This is a live blog from MongoSV. Here’s a link to the entire series of posts.
About.me uses MongoDB for different pieces of infrastructure, but this talk is just about queuing.
Originally ran a 3-node RabbitMQ cluster, without disk persistence. Were having trouble diagnosing issues at scale. Looked at some other AMQP options, but decided on MongoDB.
Benefits: async ops, per-message (document) atomicity, batch processing, periodic processing, durability, sharding, operational familiarity (n.b. that would be the big one for me!). One drawback: AMQP push model needs to be emulated with MongoDB polling. To model topic matching, they’re using a regex. One thing they don’t (can’t) do with Mongo: fanout.
Use a capped collection? It has better performance but is limited to a single node and FIFO. They use an uncapped collection: can shard. Can get semi-FIFO but not strict.
Each message is a document. To create a message, just insert. The document has a queue field (string id) and a payload (serialized data).
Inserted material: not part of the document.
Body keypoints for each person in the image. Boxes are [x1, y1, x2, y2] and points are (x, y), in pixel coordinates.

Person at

To consume a message they use a findAndModify to grab and remove a document atomically. They index on (queue, _id).
That’s pretty much it! This would be pretty simple to implement in any language (he’s showing an example in the shell + in Python).
Benchmarks they ran showed MongoDB outperforming RabbitMQ for message creation by 19% (this is a single-node benchmark on a laptop, FYI). For consumption MongoDB again does very well (outperforming RabbitMQ for different levels of concurrency).
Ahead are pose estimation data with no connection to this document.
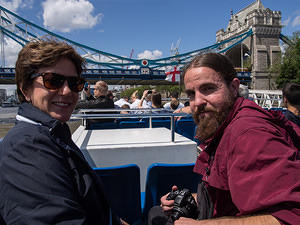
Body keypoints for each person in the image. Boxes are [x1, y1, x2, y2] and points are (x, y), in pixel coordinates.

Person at [148, 53, 300, 225]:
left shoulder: (249, 134)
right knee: (156, 212)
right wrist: (195, 199)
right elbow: (230, 195)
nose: (197, 102)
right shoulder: (225, 122)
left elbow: (291, 217)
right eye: (191, 94)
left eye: (208, 88)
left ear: (234, 88)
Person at [0, 39, 126, 225]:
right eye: (53, 81)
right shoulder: (26, 149)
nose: (67, 91)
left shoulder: (52, 134)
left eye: (75, 83)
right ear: (25, 89)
FindAndModify is blocking, so you will see high lock % w/ lots of concurrent consumers.
Pros and Cons
Pro: familiar, sharding, durability/persistence, low operational overhead, optional use of advanced queries.
Cons: Not AMQP, needs to poll, performance depends on polling frequency + concurrency, fewer libraries available (for Python there’s a library called Kombu), locking for findAndModify.